-- READING TEXT --
----

In [None]:

import logging  # Import logging for tracking the execution of the code
from bs4 import BeautifulSoup  # Import BeautifulSoup for web scraping
import requests  # Import requests for making HTTP requests
import pandas as pd  # Import pandas for data manipulation and analysis
import numpy as np  # Import numpy for numerical operations
from datetime import datetime  # Import datetime for date and time manipulation
from dateutil.relativedelta import relativedelta  # Import relativedelta for calculating date differences

# Configure logging
logging.basicConfig(level=logging.INFO, format='%(asctime)s - %(levelname)s - %(message)s')


In [None]:

# Function to extract the product name
def get_productname(soup):
    try:
        logging.info("Extracting product name")
        productname = soup.find("h3", attrs={"class":'block m-0 line-clamp-2 font-regular text-base leading-sm text-darkOnyx-800 pt-0.5 h-full'})
        productname_value = productname.text
        productname_string = productname_value.strip()

----

-- MATERIAL PROVIDED --

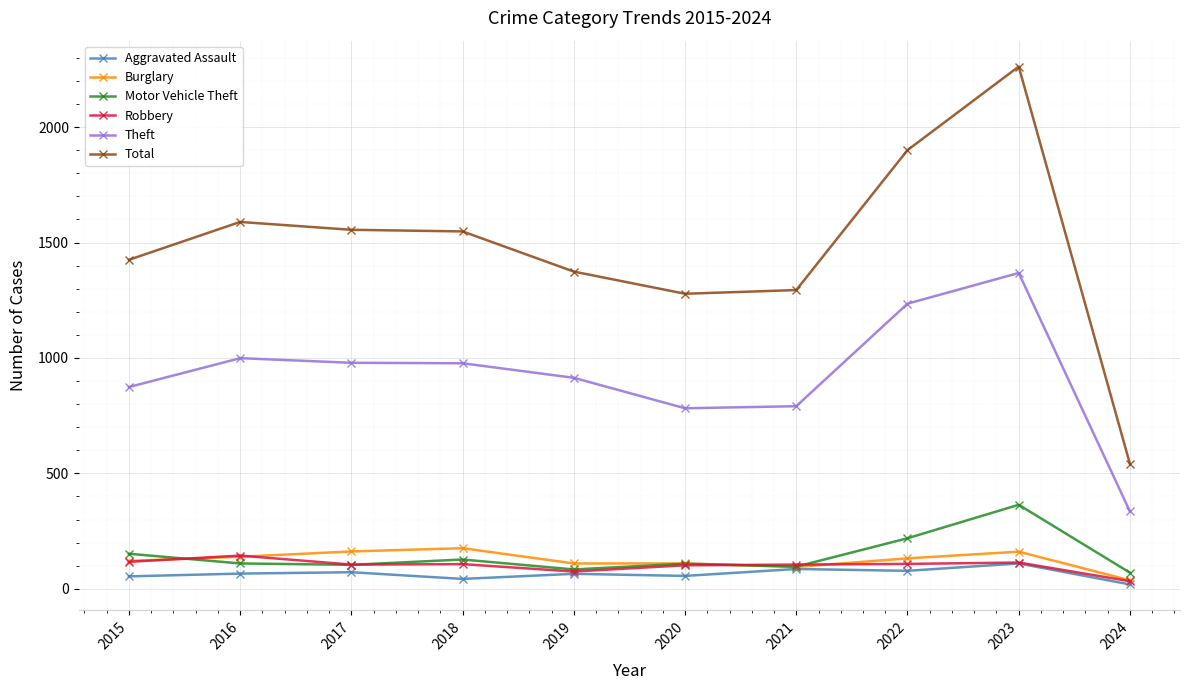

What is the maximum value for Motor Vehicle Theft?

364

----

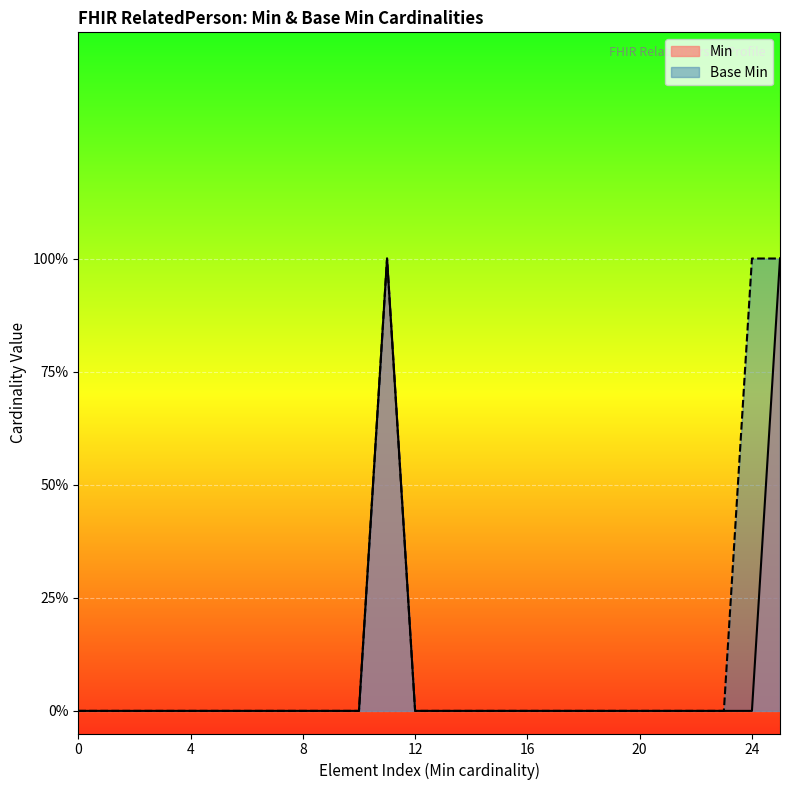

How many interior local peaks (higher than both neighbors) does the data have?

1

----

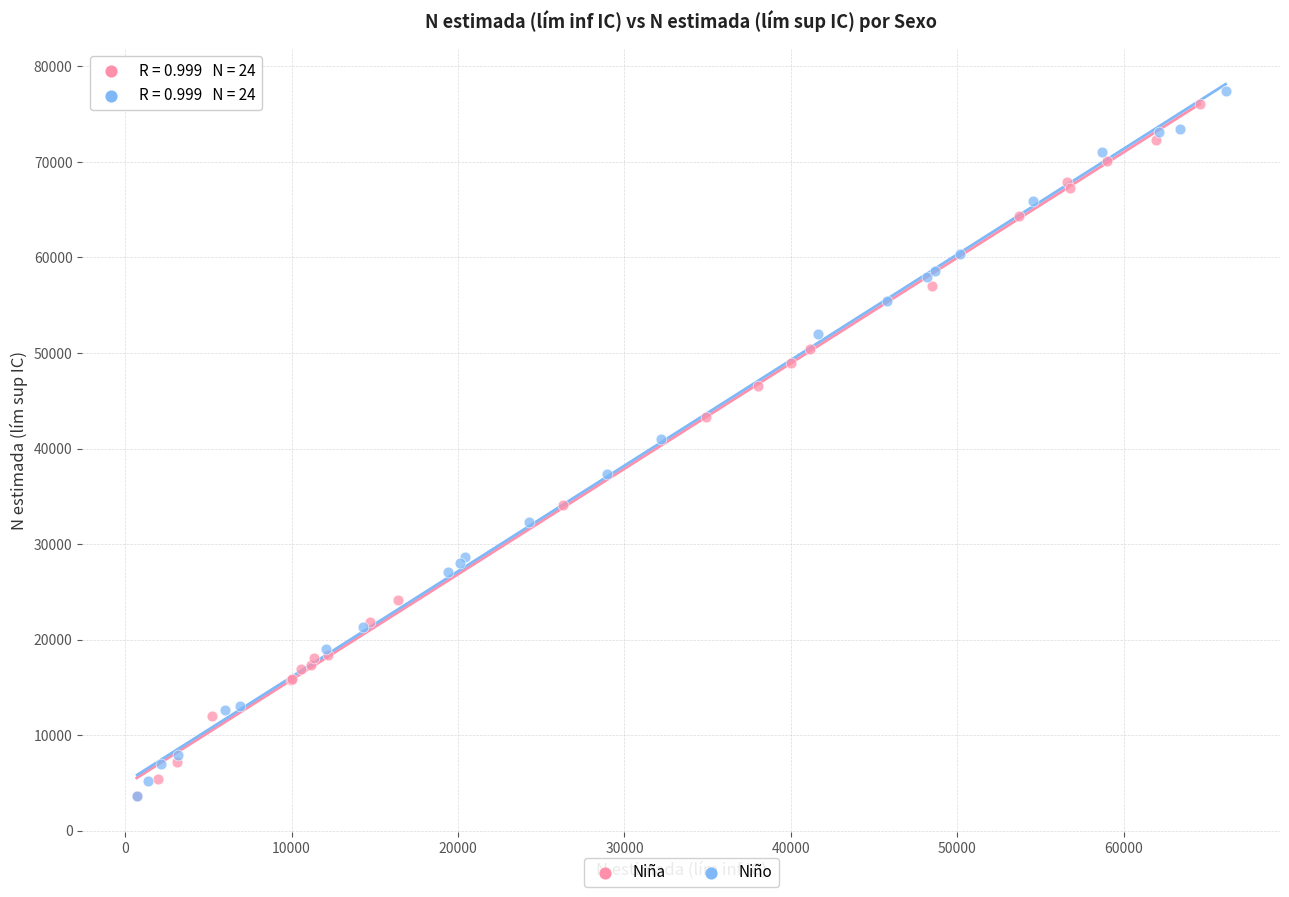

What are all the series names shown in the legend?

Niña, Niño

----

-- WHAT TO PRODUCE --
Print out the portion of the Python scraping code above that begins with the words containing "# Configure logging" and ends with "productname_string = productname_value.strip()", copying it character for character.

-- WRITTEN RESPONSE --
# Configure logging
logging.basicConfig(level=logging.INFO, format='%(asctime)s - %(levelname)s - %(message)s')


In [None]:

# Function to extract the product name
def get_productname(soup):
    try:
        logging.info("Extracting product name")
        productname = soup.find("h3", attrs={"class":'block m-0 line-clamp-2 font-regular text-base leading-sm text-darkOnyx-800 pt-0.5 h-full'})
        productname_value = productname.text
        productname_string = productname_value.strip()